Han pasado muchos años desde el 2 de octubre de 1968, día en que el Estado mexicano ejerció una violenta represión en la Plaza de Tlatelolco, en la Ciudad de México, contra miles de estudiantes y otras muchas personas que en ese momento se manifestaban exigiendo una sociedad democrática, justa y con mayores libertades. Muchos muertos, muchos detenidos, muchos desaparecidos dejando un profundo trauma social a manos del Ejército que manchó de sangre y luto las olimpiadas organizadas por México con el lema ‘Todo es posible en la paz’.
Efectivamente, diez días después comenzaban los Juegos Olímpicos que se desarrollaron en medio de una magnífica organización, envueltos en la calidez de la hospitalidad mexicana y la brillante actuación de miles de deportistas del mundo y miles de visitantes de todas partes. Una fiesta de juventud y talento que mostró al mundo uno de los mejores rostros de nuestra cultura.

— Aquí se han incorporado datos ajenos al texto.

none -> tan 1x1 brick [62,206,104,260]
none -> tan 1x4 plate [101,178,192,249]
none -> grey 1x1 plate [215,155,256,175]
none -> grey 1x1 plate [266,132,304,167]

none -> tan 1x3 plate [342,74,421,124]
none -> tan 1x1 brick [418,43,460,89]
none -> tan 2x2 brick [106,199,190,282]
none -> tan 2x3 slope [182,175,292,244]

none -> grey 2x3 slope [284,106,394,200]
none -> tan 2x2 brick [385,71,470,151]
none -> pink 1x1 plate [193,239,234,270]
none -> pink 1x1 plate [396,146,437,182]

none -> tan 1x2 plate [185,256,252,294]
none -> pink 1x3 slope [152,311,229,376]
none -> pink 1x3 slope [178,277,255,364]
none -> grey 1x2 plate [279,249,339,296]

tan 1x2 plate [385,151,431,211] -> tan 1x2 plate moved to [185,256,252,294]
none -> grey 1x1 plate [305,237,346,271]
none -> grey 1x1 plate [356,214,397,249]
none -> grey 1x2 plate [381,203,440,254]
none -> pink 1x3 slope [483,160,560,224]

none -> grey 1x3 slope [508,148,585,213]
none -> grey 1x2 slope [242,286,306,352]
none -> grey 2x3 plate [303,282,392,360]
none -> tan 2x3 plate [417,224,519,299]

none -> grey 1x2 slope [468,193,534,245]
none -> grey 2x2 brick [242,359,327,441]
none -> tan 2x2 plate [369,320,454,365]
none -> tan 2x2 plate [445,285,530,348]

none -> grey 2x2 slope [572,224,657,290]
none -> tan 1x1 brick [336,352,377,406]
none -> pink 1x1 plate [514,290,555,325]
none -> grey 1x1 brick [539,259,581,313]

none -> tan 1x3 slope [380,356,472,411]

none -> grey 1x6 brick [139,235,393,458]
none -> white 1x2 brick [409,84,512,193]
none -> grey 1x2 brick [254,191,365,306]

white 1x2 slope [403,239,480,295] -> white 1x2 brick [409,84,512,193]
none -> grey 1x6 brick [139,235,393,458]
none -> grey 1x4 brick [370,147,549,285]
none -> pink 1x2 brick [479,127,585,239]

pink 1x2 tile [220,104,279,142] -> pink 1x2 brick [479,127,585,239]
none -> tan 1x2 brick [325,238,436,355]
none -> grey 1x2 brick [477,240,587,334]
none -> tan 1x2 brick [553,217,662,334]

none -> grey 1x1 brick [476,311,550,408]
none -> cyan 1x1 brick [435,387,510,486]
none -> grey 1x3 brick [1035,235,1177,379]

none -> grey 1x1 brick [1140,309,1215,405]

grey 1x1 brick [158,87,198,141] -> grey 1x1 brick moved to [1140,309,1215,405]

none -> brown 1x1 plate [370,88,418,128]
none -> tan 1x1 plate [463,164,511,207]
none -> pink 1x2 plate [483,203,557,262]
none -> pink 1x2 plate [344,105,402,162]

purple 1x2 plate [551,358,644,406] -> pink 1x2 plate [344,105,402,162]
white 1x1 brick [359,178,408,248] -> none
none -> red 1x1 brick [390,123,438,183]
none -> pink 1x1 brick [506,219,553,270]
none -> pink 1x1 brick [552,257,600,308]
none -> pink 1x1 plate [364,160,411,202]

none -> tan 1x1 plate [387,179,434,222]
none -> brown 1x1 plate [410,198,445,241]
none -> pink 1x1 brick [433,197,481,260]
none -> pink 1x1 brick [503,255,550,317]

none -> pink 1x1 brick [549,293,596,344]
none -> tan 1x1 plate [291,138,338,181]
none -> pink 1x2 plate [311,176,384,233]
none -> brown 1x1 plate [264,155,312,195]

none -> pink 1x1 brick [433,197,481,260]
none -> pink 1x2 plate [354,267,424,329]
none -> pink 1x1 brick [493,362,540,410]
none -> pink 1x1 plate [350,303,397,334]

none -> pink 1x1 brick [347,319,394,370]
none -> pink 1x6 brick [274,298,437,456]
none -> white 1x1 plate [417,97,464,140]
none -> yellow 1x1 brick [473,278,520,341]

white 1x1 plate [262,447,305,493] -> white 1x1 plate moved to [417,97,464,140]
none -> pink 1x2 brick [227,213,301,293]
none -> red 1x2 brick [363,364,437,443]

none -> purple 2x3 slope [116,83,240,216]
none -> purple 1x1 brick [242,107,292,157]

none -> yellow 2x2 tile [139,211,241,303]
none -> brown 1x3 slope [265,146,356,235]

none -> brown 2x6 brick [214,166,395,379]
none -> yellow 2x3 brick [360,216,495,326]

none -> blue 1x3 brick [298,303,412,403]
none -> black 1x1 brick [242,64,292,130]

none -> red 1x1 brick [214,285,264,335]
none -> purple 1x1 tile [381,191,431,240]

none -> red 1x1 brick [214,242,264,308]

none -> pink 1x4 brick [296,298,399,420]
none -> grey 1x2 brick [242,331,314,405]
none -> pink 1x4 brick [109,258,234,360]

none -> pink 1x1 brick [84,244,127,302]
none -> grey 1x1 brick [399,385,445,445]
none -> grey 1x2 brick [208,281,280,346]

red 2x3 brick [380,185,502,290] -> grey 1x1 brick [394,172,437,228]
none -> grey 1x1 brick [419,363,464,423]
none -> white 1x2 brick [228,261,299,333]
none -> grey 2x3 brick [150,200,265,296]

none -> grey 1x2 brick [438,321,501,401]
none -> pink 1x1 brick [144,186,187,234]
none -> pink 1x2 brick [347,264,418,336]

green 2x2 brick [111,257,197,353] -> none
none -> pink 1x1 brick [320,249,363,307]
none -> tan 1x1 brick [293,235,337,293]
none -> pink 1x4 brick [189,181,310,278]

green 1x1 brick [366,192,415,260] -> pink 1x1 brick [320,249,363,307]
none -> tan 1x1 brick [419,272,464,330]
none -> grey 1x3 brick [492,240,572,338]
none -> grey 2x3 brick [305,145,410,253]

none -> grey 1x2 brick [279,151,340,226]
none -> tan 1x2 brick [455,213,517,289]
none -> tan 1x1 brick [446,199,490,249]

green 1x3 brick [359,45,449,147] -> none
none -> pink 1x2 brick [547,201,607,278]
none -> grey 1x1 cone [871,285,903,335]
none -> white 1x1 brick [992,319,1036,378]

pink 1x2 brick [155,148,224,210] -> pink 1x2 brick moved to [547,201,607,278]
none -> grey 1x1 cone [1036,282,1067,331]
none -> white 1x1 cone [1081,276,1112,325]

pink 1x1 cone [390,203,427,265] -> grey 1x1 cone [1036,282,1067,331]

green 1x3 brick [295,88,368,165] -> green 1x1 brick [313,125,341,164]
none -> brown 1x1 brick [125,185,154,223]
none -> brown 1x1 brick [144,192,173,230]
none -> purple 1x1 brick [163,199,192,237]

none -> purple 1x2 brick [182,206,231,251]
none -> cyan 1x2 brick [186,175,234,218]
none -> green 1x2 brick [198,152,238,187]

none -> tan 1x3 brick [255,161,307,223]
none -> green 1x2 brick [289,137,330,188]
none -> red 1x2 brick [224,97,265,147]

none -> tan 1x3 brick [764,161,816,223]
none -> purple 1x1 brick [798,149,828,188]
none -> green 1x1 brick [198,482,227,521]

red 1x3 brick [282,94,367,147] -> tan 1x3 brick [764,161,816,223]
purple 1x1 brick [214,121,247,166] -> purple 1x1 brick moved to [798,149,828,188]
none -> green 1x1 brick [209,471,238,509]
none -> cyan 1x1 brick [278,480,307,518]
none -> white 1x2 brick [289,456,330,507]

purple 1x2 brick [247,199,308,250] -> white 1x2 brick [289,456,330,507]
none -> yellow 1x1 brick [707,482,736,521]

Los dos rostros son una realidad, por una parte, el México capaz de realizar y construir grandes cosas con proyectos de trascendencia, con la participación y generosidad de muchos, con la ilusión y el talento puestos en común. El culmen del llamado ‘milagro mexicano’ fueron las Olimpiadas del 68. Por otra parte, la expresión de un México autoritario, incapaz de dialogar, de abrir espacios, torpe en el estilo de gobernar, envuelto en su soberbia, al grado de llegar a emplear la violencia para solucionar los problemas con una masacre, convirtiendo la fiesta en tragedia.
Hoy seguimos siendo los mismos, el México generoso que quiere salir adelante con creatividad, fraternidad y justicia. Pero también se perciben los rasgos del autoritarismo, de la sordera gubernamental y en medio de todo un ambiente de división, las sombras de la militarización que no traen buenos recuerdos.